Let $AL$ and $BK$ be the angle bisectors in the non-isosceles triangle $ABC$ ($L$ lies on the side $BC$, $K$ lies on the side $AC$). The perpendicular bisector of $BK$ intersects line $AL$ at $M$. The point $N$ is on the line $BK$ such that $LN$ is parallel to $MK$. Prove that $LN = NA$.
I am at a complete loss here, the hint says that I must first prove that $AKMB$ is a cyclic quadrilateral but I've no idea how to prove it or what to do once I have.
We know that if the angular bisector of $\angle P$ in $\triangle PQR$ intersects the circumcircle of $\triangle PQR$ at $S$, then $S$ is the midpoint of the arc $QR$ and lies on the perpendicular bisector of $QR$.

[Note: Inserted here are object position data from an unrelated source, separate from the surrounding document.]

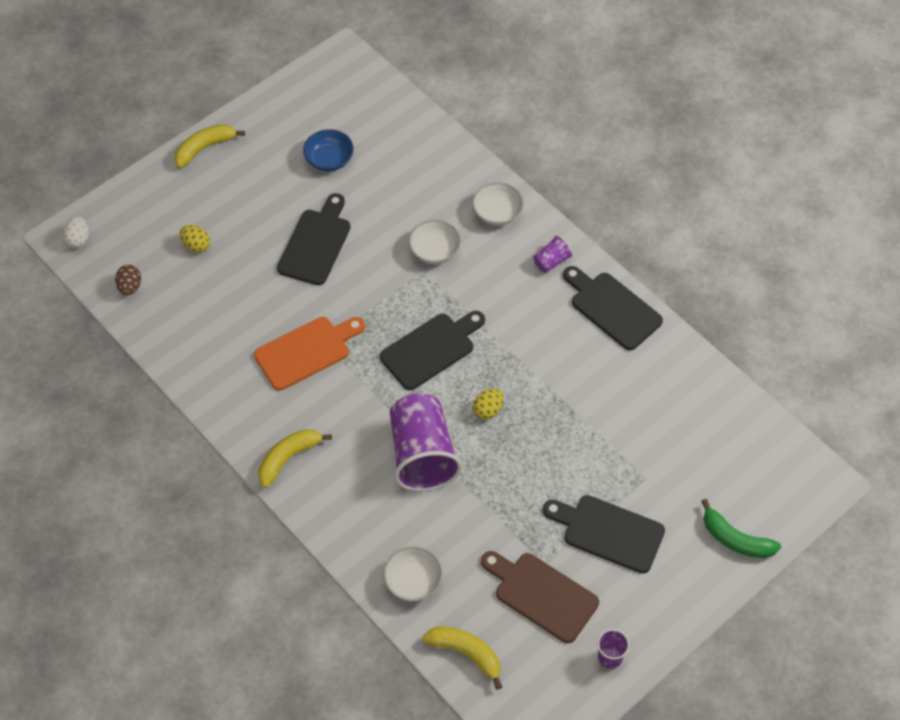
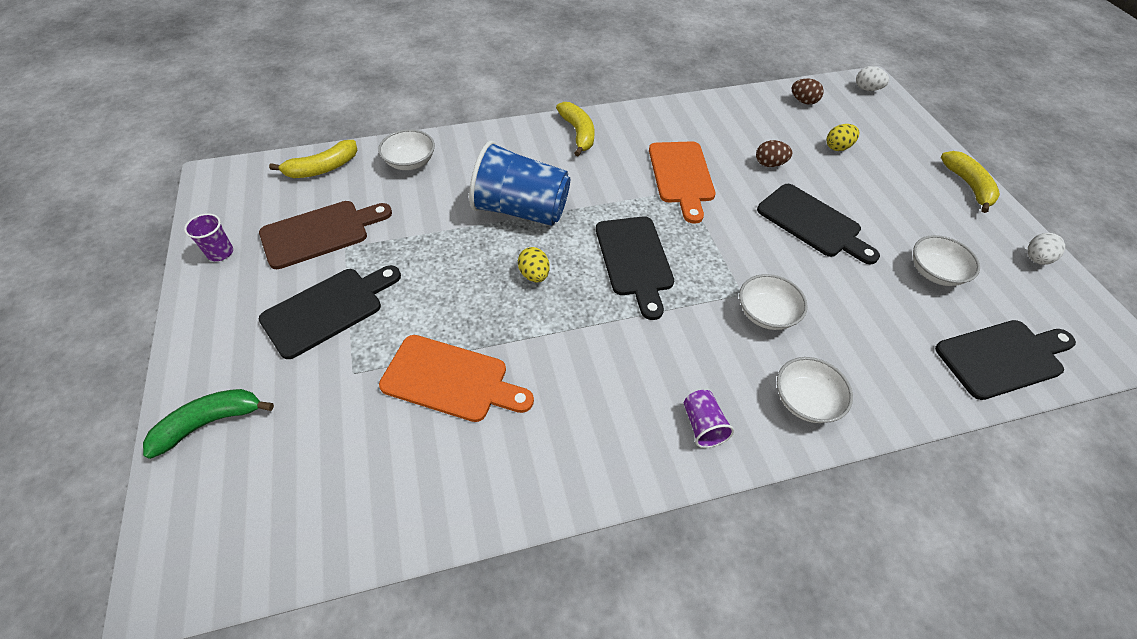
camera: 115 degrees right, 5 degrees down
blue bowl [303,129,354,171] -> white bowl [913,235,980,286]
purple cup [390,394,462,491] -> blue cup [469,141,570,226]
black cutting board [563,266,663,350] -> black cutting board moved to [935,320,1076,400]
none -> orange cutting board [379,335,534,422]
none -> brown egg [756,140,792,167]
none -> white egg [1028,233,1065,265]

Here, as $AM$ is the angular bisector of $\angle A$ in $\triangle ABK$ and $M$ lies on the perpendicular bisector of $BK$, $M$ must be the midpoint of the arc $BK$ in the circumcircle of $\triangle ABK$. That is, $AKMB$ is cyclic.
$\angle ALN = \angle AMK = \angle ABK = \angle NBL$. Thus, $ABLN$ is also cyclic.
Now, the angular bisector of $\angle B$ intersects the circumcircle of $\triangle ABL$ at $N$, so $N$ must lie on the perpendicular bisector of $AL$ and thus, $LN=NA$.
This completes our proof.